▸ **What you will do**: Where a picture shows up in the listing below, omit it and output the rest exactly.
···
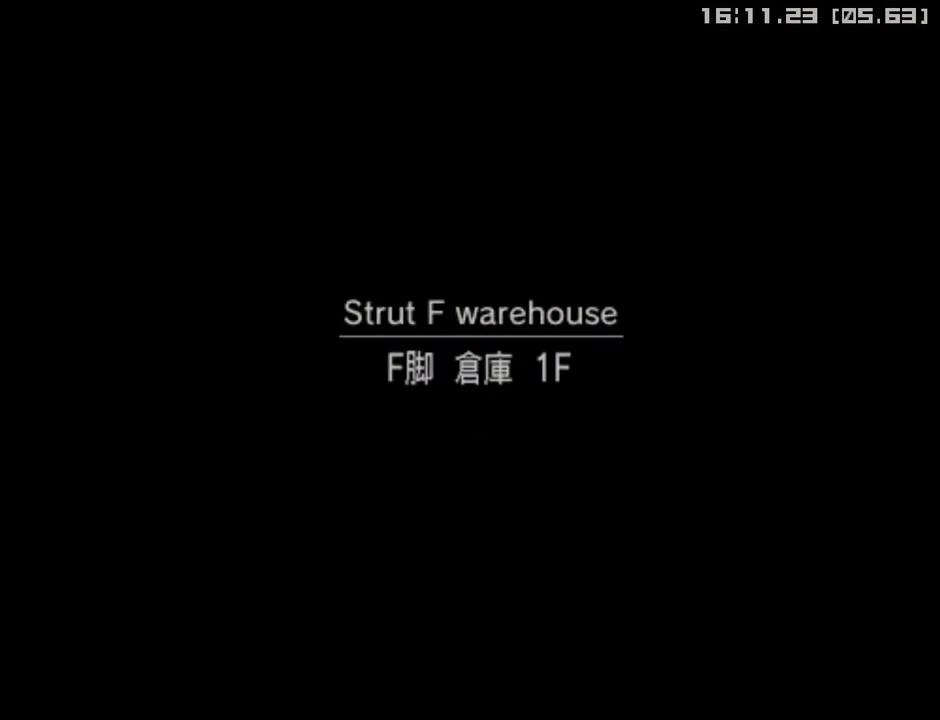
{"buttons": [], "left_stick": "center", "right_stick": "center", "events": []}
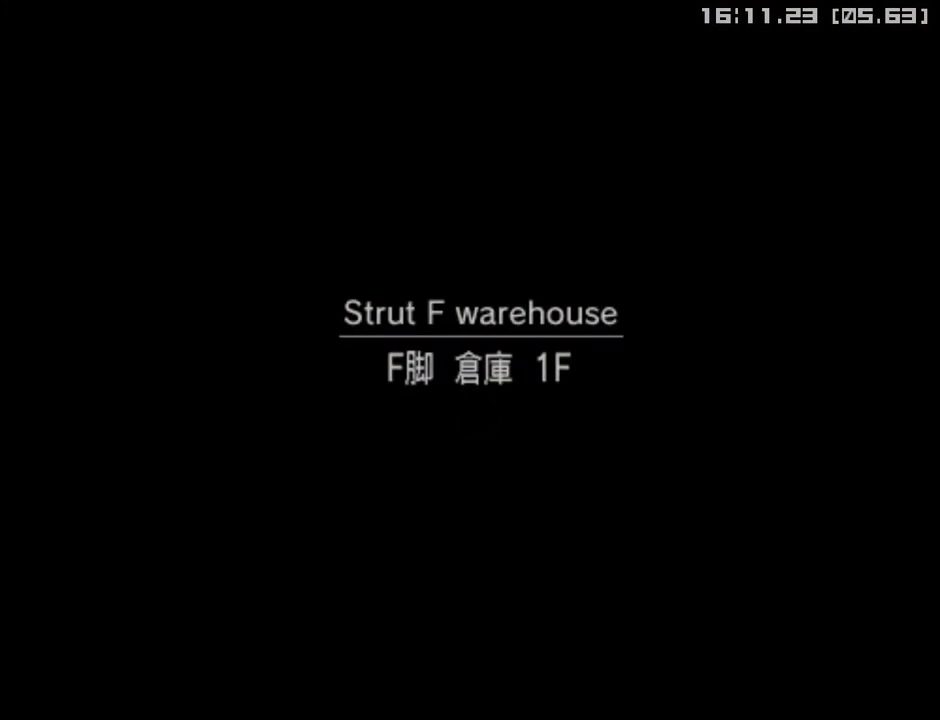
{"buttons": [], "left_stick": "center", "right_stick": "center", "events": []}
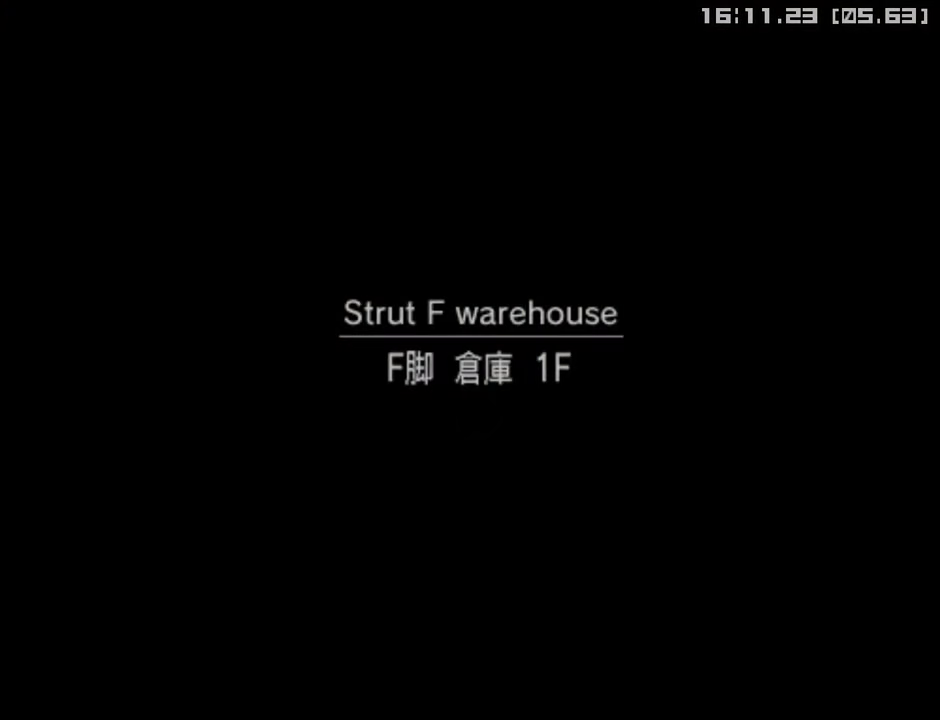
{"buttons": [], "left_stick": "center", "right_stick": "center", "events": []}
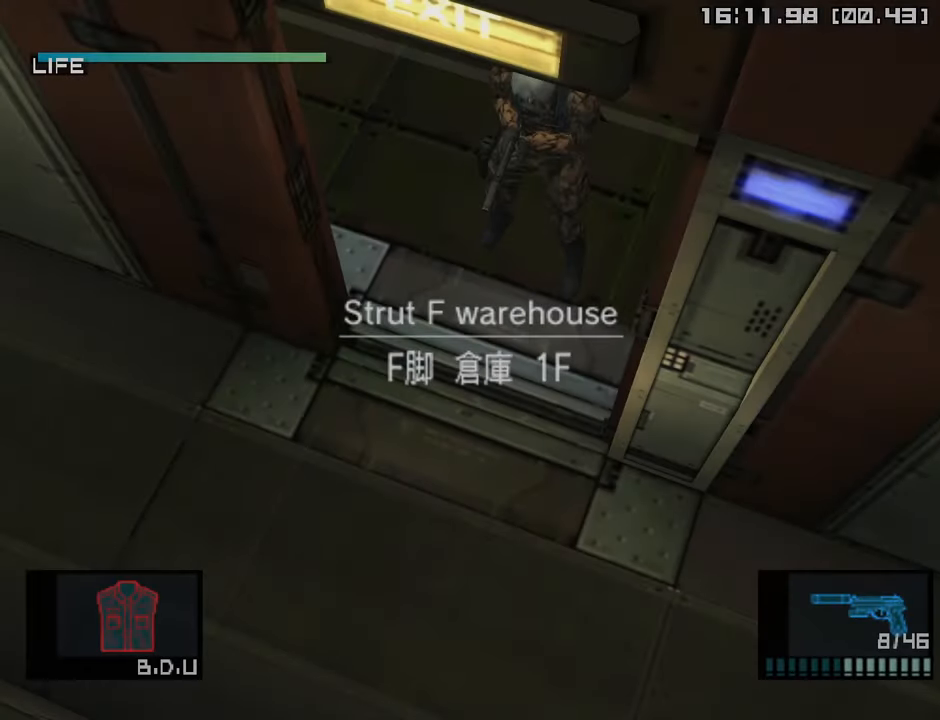
{"buttons": [], "left_stick": "up-right", "right_stick": "center", "events": [[400, "left_stick", "up-right"]]}
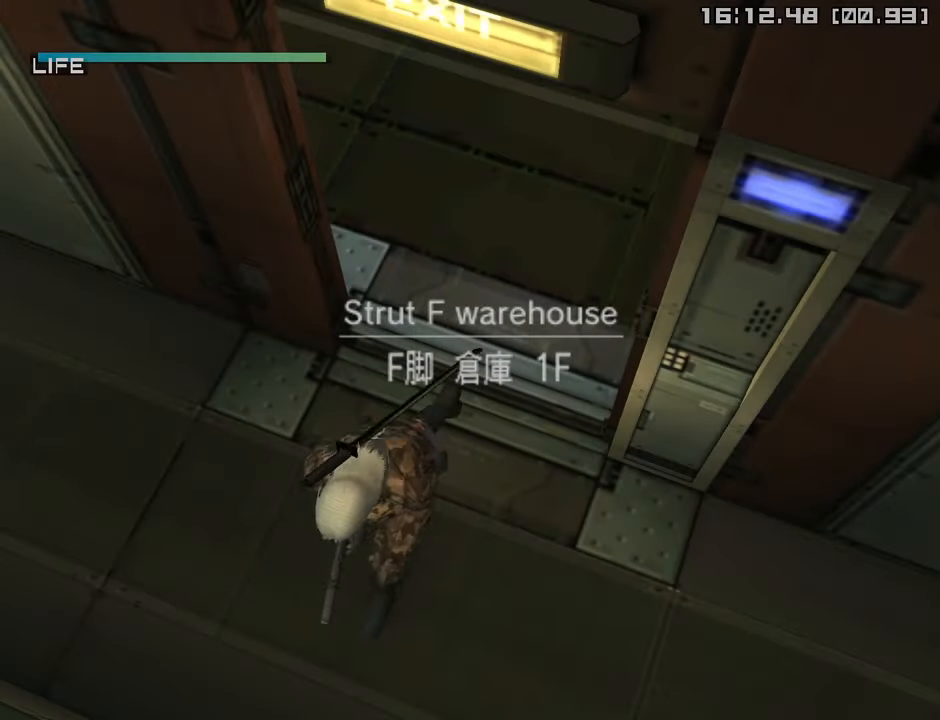
{"buttons": [], "left_stick": "up-right", "right_stick": "center", "events": []}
···
▸ **Exercise solution**:
{"buttons": [], "left_stick": "center", "right_stick": "center", "events": []}
{"buttons": [], "left_stick": "center", "right_stick": "center", "events": []}
{"buttons": [], "left_stick": "center", "right_stick": "center", "events": []}
{"buttons": [], "left_stick": "up-right", "right_stick": "center", "events": [[400, "left_stick", "up-right"]]}
{"buttons": [], "left_stick": "up-right", "right_stick": "center", "events": []}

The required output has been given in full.